Amministrativo

La Consulta: lecito estromettere Autostrade dalla ricostruzione

di Giovanni Negri

In una giornata caratterizzata dalle polemiche per l’affidamento ad Autostrade della gestione del nuovo Ponte di Genova, almeno fino alla revoca della concessione, arriva a sera il comunicato della Corte costituzionale che considera legittima l’esclusione della società da tutta l’opera di costruzione. Una decisione che complica certo il percorso per chi, all’interno della maggioranza, punta ancora a un accordo con Aspi.

Le motivazioni saranno depositate solo tra qualche tempo, ma intanto la Consulta fa sapere che la decisione del Governo di non affidare ad Aspi la ricostruzione del Ponte Morandi si giustifica per l’eccezionale gravità della situazione, tale da spingere l’Esecutivo, in via precauzionale, a non coinvolgere nei lavori proprio la società che era incaricata della manutenzione del Ponte stesso.

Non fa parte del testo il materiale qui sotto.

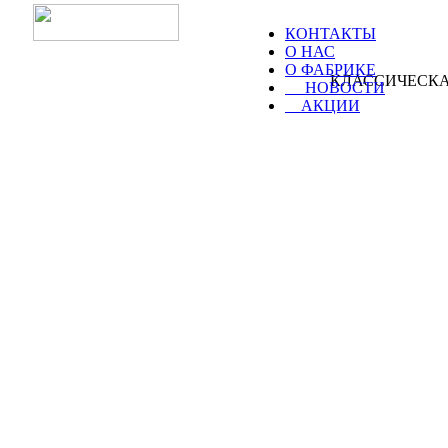
КОНТАКТЫ
О НАС
О ФАБРИКЕ
КЛАССИЧЕСКА
НОВОСТИ
АКЦИИ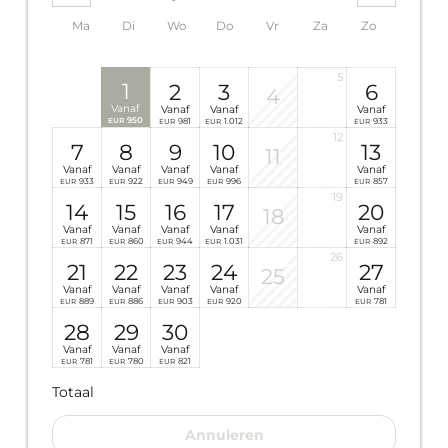
Ma
Di
Wo
Do
Vr
Za
Zo
5
1
2
3
6
4
Vanaf
Vanaf
Vanaf
Vanaf
950
981
1.012
933
EUR
EUR
EUR
EUR
12
7
8
9
10
13
11
Vanaf
Vanaf
Vanaf
Vanaf
Vanaf
933
922
949
996
857
EUR
EUR
EUR
EUR
EUR
19
14
15
16
17
20
18
Vanaf
Vanaf
Vanaf
Vanaf
Vanaf
871
860
944
1.031
892
EUR
EUR
EUR
EUR
EUR
26
21
22
23
24
27
25
Vanaf
Vanaf
Vanaf
Vanaf
Vanaf
889
886
903
920
781
EUR
EUR
EUR
EUR
EUR
28
29
30
Vanaf
Vanaf
Vanaf
781
780
821
EUR
EUR
EUR
Totaal
Annuleren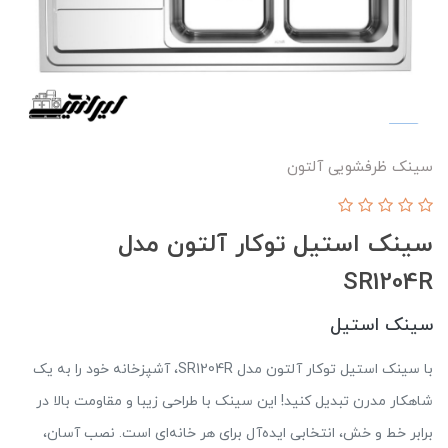
سینک ظرفشویی آلتون
سینک استیل توکار آلتون مدل
SR1204R
سینک استیل
با سینک استیل توکار آلتون مدل SR1204R، آشپزخانه‌ خود را به یک
شاهکار مدرن تبدیل کنید! این سینک با طراحی زیبا و مقاومت بالا در
برابر خط و خش، انتخابی ایده‌آل برای هر خانه‌ای است. نصب آسان،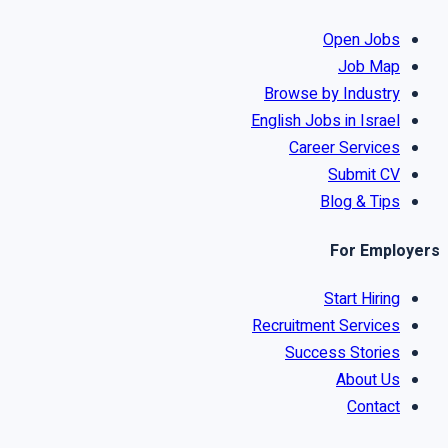
Open Jobs
Job Map
Browse by Industry
English Jobs in Israel
Career Services
Submit CV
Blog & Tips
For Employers
Start Hiring
Recruitment Services
Success Stories
About Us
Contact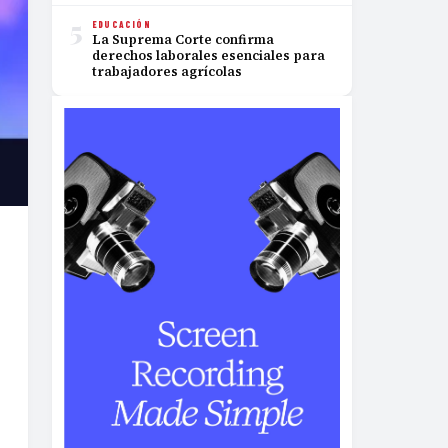
5
EDUCACIÓN
La Suprema Corte confirma
derechos laborales esenciales para
trabajadores agrícolas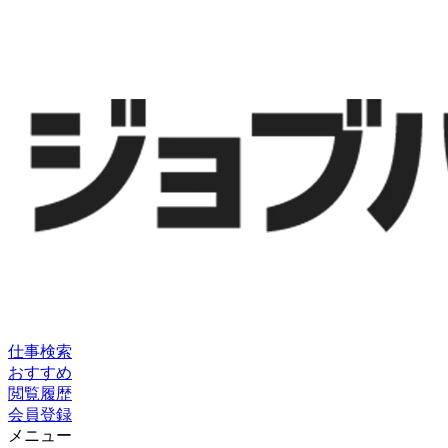
仕事検索
おすすめ
閲覧履歴
会員登録
メニュー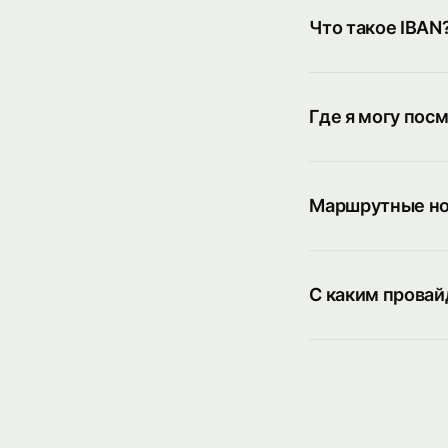
Что такое IBAN
Где я могу пос
Маршрутные ном
С каким провай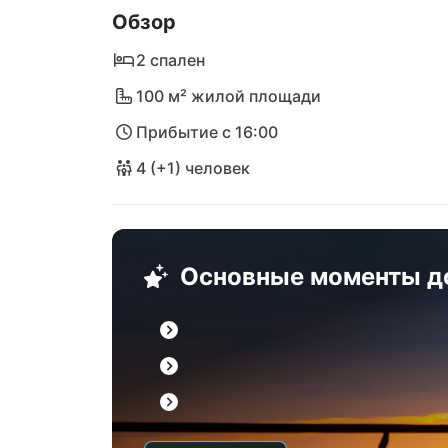
Обзор
на автомобиле.
2 спален
100 м² жилой площади
Прибытие с 16:00
4 (+1) человек
Основные моменты д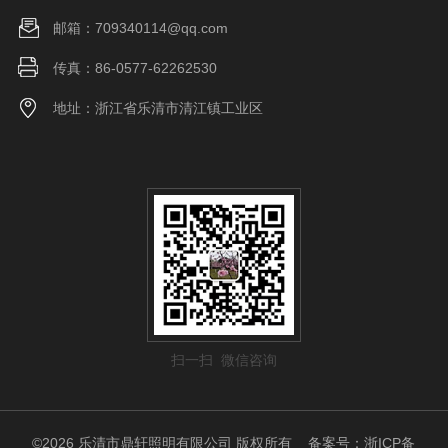
邮箱：709340114@qq.com
传真：86-0577-62262530
地址：浙江省乐清市清江镇工业区
扫一扫 微信咨询
©2026 乐清市鼎轩照明有限公司 版权所有
备案号：浙ICP备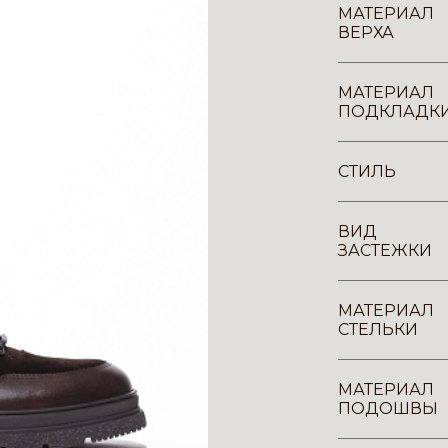
МАТЕРИАЛ
ВЕРХА
МАТЕРИАЛ
ПОДКЛАДК
СТИЛЬ
ВИД
ЗАСТЕЖКИ
МАТЕРИАЛ
СТЕЛЬКИ
МАТЕРИАЛ
ПОДОШВЫ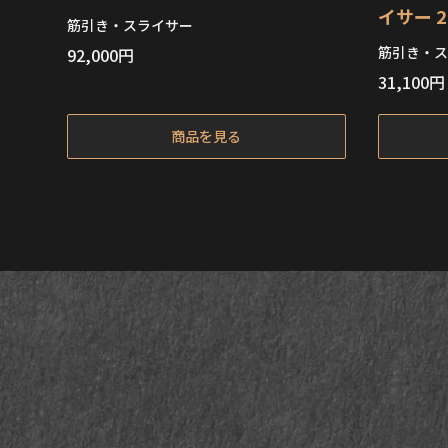
イサー 2
筋引き・スライサー
筋引き・ス
92,000
円
31,100
円
在庫切れ
商品を見る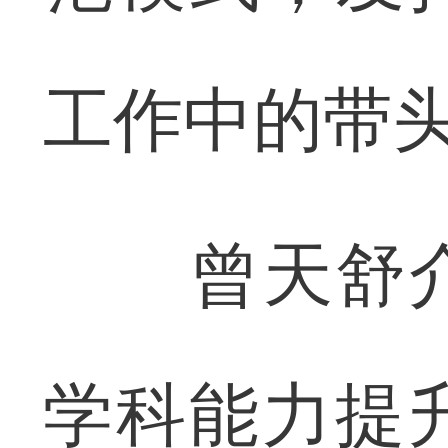
工作中的带
曾天舒介
学科能力提升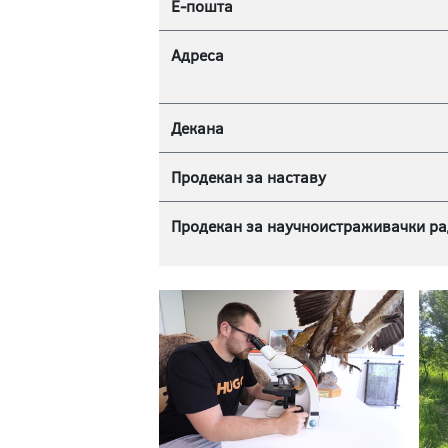
Е-пошта
Адреса
Декана
Продекан за наставу
Продекан за научноистраживачки ра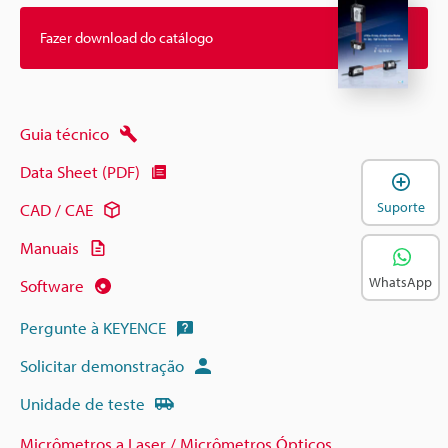
Fazer download do catálogo
Guia técnico
Data Sheet (PDF)
A
Suporte
CAD / CAE
Manuais
WhatsApp
Software
Pergunte à KEYENCE
Solicitar demonstração
Unidade de teste
Micrômetros a Laser / Micrômetros Ópticos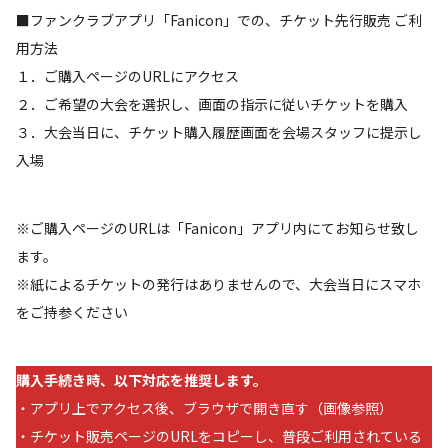
■ファンクラブアプリ「Fanicon」での、チケット先行販売 ご利
用方法
１．ご購入ページのURLにアクセス
２．ご希望の大会を選択し、画面の指示に従いチケットを購入
３．大会当日に、チケット購入履歴画面を会場スタッフに提示し
入場
※ご購入ページのURLは「Fanicon」アプリ内にてお知らせ致し
ます。
※紙によるチケットの発行はありませんので、大会当日にスマホ
をご持参ください
購入手続き時、以下対応を推奨します。
・アプリ上でアクセス後、ブラウザで開き直す（画像参照）
・チケット販売ページのURLをコピーし、普段ご利用されている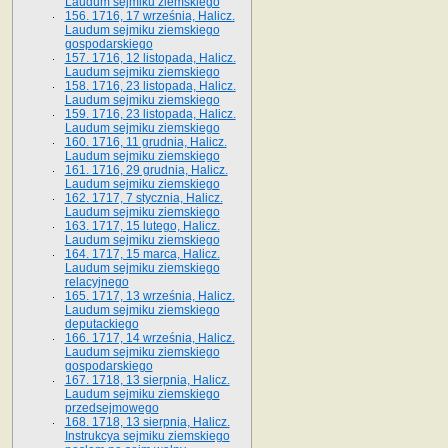
Laudum sejmiku ziemskiego
156. 1716, 17 września, Halicz.
Laudum sejmiku ziemskiego
gospodarskiego
157. 1716, 12 listopada, Halicz.
Laudum sejmiku ziemskiego
158. 1716, 23 listopada, Halicz.
Laudum sejmiku ziemskiego
159. 1716, 23 listopada, Halicz.
Laudum sejmiku ziemskiego
160. 1716, 11 grudnia, Halicz.
Laudum sejmiku ziemskiego
161. 1716, 29 grudnia, Halicz.
Laudum sejmiku ziemskiego
162. 1717, 7 stycznia, Halicz.
Laudum sejmiku ziemskiego
163. 1717, 15 lutego, Halicz.
Laudum sejmiku ziemskiego
164. 1717, 15 marca, Halicz.
Laudum sejmiku ziemskiego
relacyjnego
165. 1717, 13 września, Halicz.
Laudum sejmiku ziemskiego
deputackiego
166. 1717, 14 września, Halicz.
Laudum sejmiku ziemskiego
gospodarskiego
167. 1718, 13 sierpnia, Halicz.
Laudum sejmiku ziemskiego
przedsejmowego
168. 1718, 13 sierpnia, Halicz.
Instrukcya sejmiku ziemskiego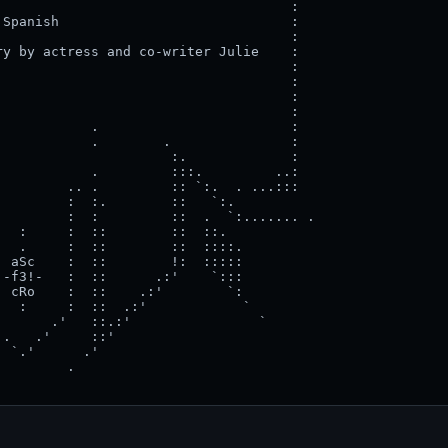
                                    :

Spanish                             :

                                    :

y by actress and co-writer Julie    :

                                    :

                                    :

                                    :

                                    :

           .                        :

           .        .               :

                     :.             :

           .         :::.         ..:

        .. .         :: `:.  . ...:::

        :  :.        ::   `:.

        :  :         ::  .  `:....... .

  :     :  ::        ::  ::.

  .     :  ::        ::  ::::.

 aSc    :  ::        !:  :::::

-f3!-   :  ::      .:'    `:::

 cRo    :  ::    .:'        `:

  :     :  ::  .:'            `

      .'   ::.:'                `

.   .'     ::'

 `.'      .'

        .
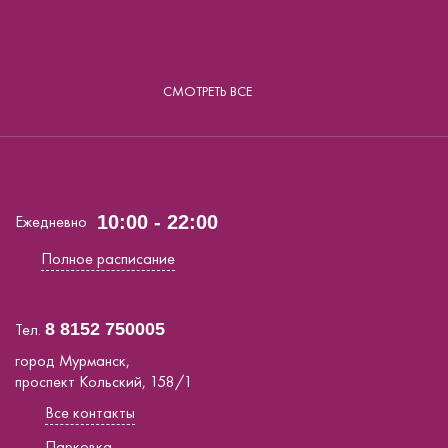
СМОТРЕТЬ ВСЕ
Ежедневно
10:00 - 22:00
Полное расписание
Тел.
8 8152 750005
город Мурманск,
проспект Кольский, 158/1
Все контакты
Парковка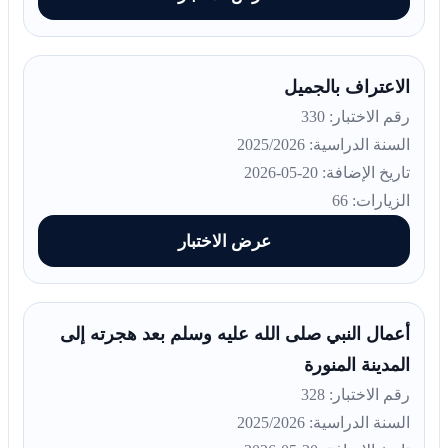
الاعتراف بالجميل
رقم الاختبار: 330
السنة الدراسية: 2025/2026
تاريخ الإضافة: 20-05-2026
الزيارات: 66
عرض الاختبار
أعمال النبي صلى الله عليه وسلم بعد هجرته إلى
المدينة المنورة
رقم الاختبار: 328
السنة الدراسية: 2025/2026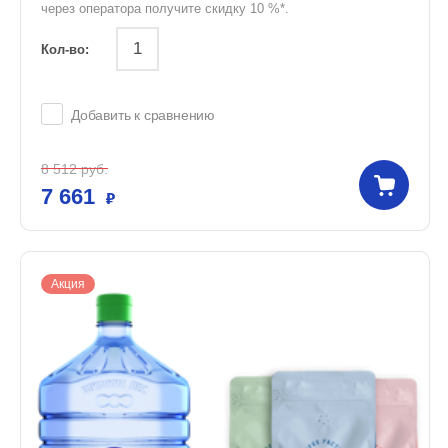
через оператора получите скидку 10 %*.
Кол-во:
Добавить к сравнению
8 512
руб.
7 661
Акция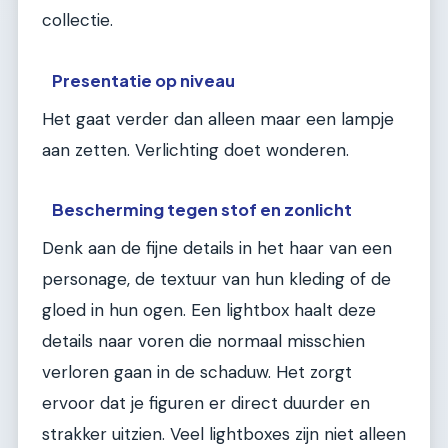
collectie.
Presentatie op niveau
Het gaat verder dan alleen maar een lampje
aan zetten. Verlichting doet wonderen.
Bescherming tegen stof en zonlicht
Denk aan de fijne details in het haar van een
personage, de textuur van hun kleding of de
gloed in hun ogen. Een lightbox haalt deze
details naar voren die normaal misschien
verloren gaan in de schaduw. Het zorgt
ervoor dat je figuren er direct duurder en
strakker uitzien. Veel lightboxes zijn niet alleen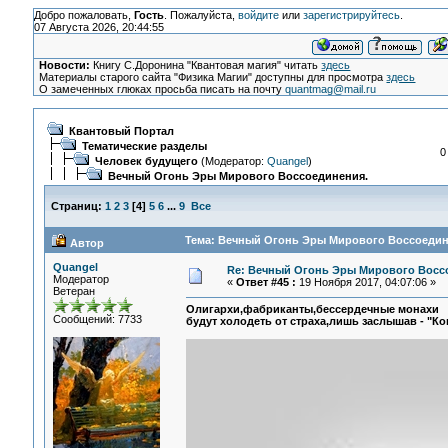
Добро пожаловать,
Гость
. Пожалуйста,
войдите
или
зарегистрируйтесь
.
07 Августа 2026, 20:44:55
Новости:
Книгу С.Доронина "Квантовая магия" читать
здесь
Материалы старого сайта "Физика Магии" доступны для просмотра
здесь
О замеченных глюках просьба писать на почту
quantmag@mail.ru
Квантовый Портал
Тематические разделы
0
Человек будущего
(Модератор:
Quangel
)
Вечный Огонь Эры Мирового Воссоединения.
Страниц:
1
2
3
[
4
]
5
6
...
9
Все
Тема: Вечный Огонь Эры Мирового Воссоедине
Автор
Quangel
Re: Вечный Огонь Эры Мирового Восс
Модератор
«
Ответ #45 :
19 Ноября 2017, 04:07:06 »
Ветеран
Олигархи,фабриканты,бессердечные монахи
Сообщений: 7733
будут холодеть от страха,лишь заслышав - "Ко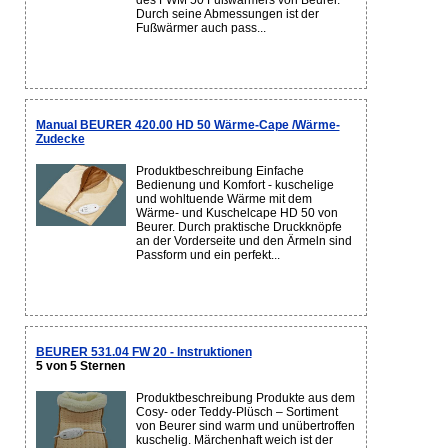
des FWM 50 Fußwärmers von Beurer.
Durch seine Abmessungen ist der
Fußwärmer auch pass...
Manual BEURER 420.00 HD 50 Wärme-Cape /Wärme-
Zudecke
Produktbeschreibung Einfache
Bedienung und Komfort - kuschelige
und wohltuende Wärme mit dem
Wärme- und Kuschelcape HD 50 von
Beurer. Durch praktische Druckknöpfe
an der Vorderseite und den Ärmeln sind
Passform und ein perfekt...
BEURER 531.04 FW 20 - Instruktionen
5 von 5 Sternen
Produktbeschreibung Produkte aus dem
Cosy- oder Teddy-Plüsch – Sortiment
von Beurer sind warm und unübertroffen
kuschelig. Märchenhaft weich ist der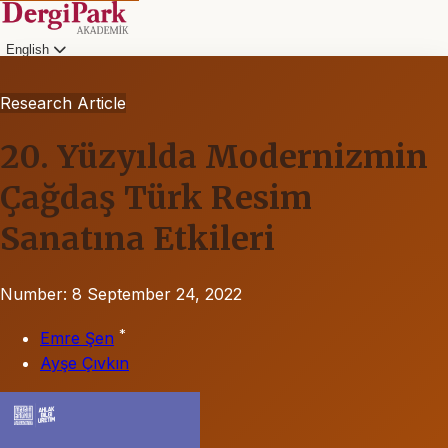
English
Research Article
20. Yüzyılda Modernizmin
Çağdaş Türk Resim
Sanatına Etkileri
Number: 8
September 24, 2022
*
Emre Şen
Ayşe Çıvkın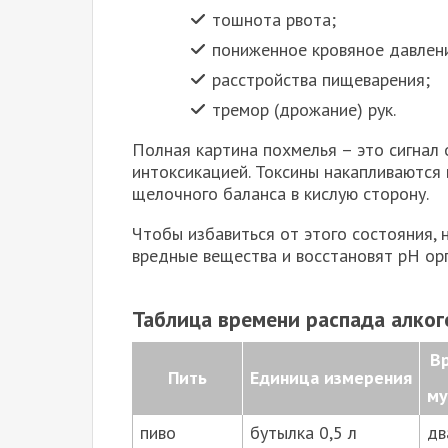
тошнота рвота;
пониженное кровяное давлен
расстройства пищеварения;
тремор (дрожание) рук.
Полная картина похмелья – это сигнал о
интоксикацией. Токсины накапливаются 
щелочного баланса в кислую сторону.
Чтобы избавиться от этого состояния,
вредные вещества и восстановят рН ор
Таблица времени распада алког
Вр
Пить
Единица измерения
му
пиво
бутылка 0,5 л
дв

Ne trae soddisfazione il premier Giuseppe Conte che, dalla Spagna, fa sapere come la sentenza della Consulta «ci conforta sulla piena legittimità della soluzione normativa che a suo tempo venne elaborata dal Governo». Gli fa eco il ministro degli Esteri Luigi Di Maio, per il quale «la Consulta ci ha dato ragione, non era illegittimo estromettere i Benetton dalla ricostruzione del Ponte di Genova. Adesso pensiamo a fare giustizia per le famiglie delle 43 vittime».

Ieri sul tavolo della Corte erano approdate le questioni sollevate dal Tar della Liguria su numerose disposizioni del decreto legge n. 109 del 2018 (Decreto Genova) emanato dopo il crollo del Ponte Morandi. Il decreto ha affidato a un commissario straordinario le attività di demolizione integrale e ricostruzione del Ponte, oltre all’espropriazione delle aree interessate. Inoltre, al commissario è stato affidato il compito di individuare le imprese affidatarie, impedendogli di rivolgersi alla concessionaria Aspi e alle società da lei controllate o a lei collegate. Infine, il decreto impugnato ha obbligato Aspi a sostenere tutti i costi relativi, sia sul fronte della ricostruzione sia su quello degli espropri.

La Corte ha giudicato infondate le questioni sollevate sull’esclusione di Autostrade dalla procedura negoziata per la selezione delle imprese cui affidare l’operazione di ricostruzione e inammissibili quelle sull’obbligo di farsi carico di tutte le spese.

Di diverso avviso era stato il Tar che, con una raffica di ordinanze, aveva messo nel mirino una serie di elementi del Decreto Genova. In particolare, a venire contestata era stata la tenuta giuridica delle ragioni alla base dell’esclusione di Aspi, il decreto infatti metteva in evidenza come non si poteva escludere una forma di responsabilità della società concessionaria nel disastro del 14 agosto del 2018 e andasse di conseguenza evitato «un ulteriore indebito vantaggio competitivo nel sistema delle concessioni autostradali».

Ragioni che al Tar erano sembrate in conflitto con il parametro di ragionevolezza cristallizzato nell’articolo 3 della Costituzione: «Infatti, l’enunciata impossibilità di escludere che all’origine dell’evento si collochi un grave inadempimento della concessionaria autostradale non equivale ad affermare che la stessa sia responsabile in relazione al mancato assolvimento degli obblighi di manutenzione idonei, in ipotesi, ad evitare il crollo dell’infrastruttura».

L’esclusione in altre parole sarebbe stata fondata non tanto sull’accertata responsabilità per il crollo del viadotto del Polcevera, ma su una semplice ipotesi, fondata sulla «non certa irresponsabilità» della società. Tanto più grave la scelta poi, sostenevano le ordinanze di rinvio, a tenere conto che il Governo ha imposto alla concessionaria di finanziare l’intervento di ripristino, senza predeterminare alcun parametro quantitativo al riguardo e senza prevedere la restituzione delle somme versate, nel caso la responsabilità per il crollo del ponte dovesse essere esclusa.